● INFORMATION GIVEN
□ □ □ □

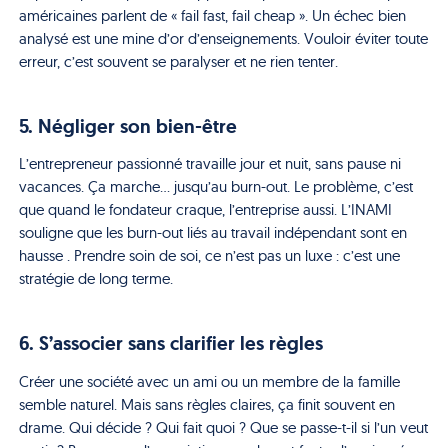
américaines parlent de « fail fast, fail cheap ». Un échec bien
analysé est une mine d’or d’enseignements. Vouloir éviter toute
erreur, c’est souvent se paralyser et ne rien tenter.
5. Négliger son bien-être
L’entrepreneur passionné travaille jour et nuit, sans pause ni
vacances. Ça marche… jusqu’au burn-out. Le problème, c’est
que quand le fondateur craque, l’entreprise aussi. L’INAMI
souligne que les burn-out liés au travail indépendant sont en
hausse . Prendre soin de soi, ce n’est pas un luxe : c’est une
stratégie de long terme.
6. S’associer sans clarifier les règles
Créer une société avec un ami ou un membre de la famille
semble naturel. Mais sans règles claires, ça finit souvent en
drame. Qui décide ? Qui fait quoi ? Que se passe-t-il si l’un veut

□ □ □ □

● EXERCISE PROMPT
Every line from the one holding "vacances. Ça marche…" through the last line of the listing above should be set down exactly, and nothing more.

● THE COMPLETED TASK
vacances. Ça marche… jusqu’au burn-out. Le problème, c’est
que quand le fondateur craque, l’entreprise aussi. L’INAMI
souligne que les burn-out liés au travail indépendant sont en
hausse . Prendre soin de soi, ce n’est pas un luxe : c’est une
stratégie de long terme.
6. S’associer sans clarifier les règles
Créer une société avec un ami ou un membre de la famille
semble naturel. Mais sans règles claires, ça finit souvent en
drame. Qui décide ? Qui fait quoi ? Que se passe-t-il si l’un veut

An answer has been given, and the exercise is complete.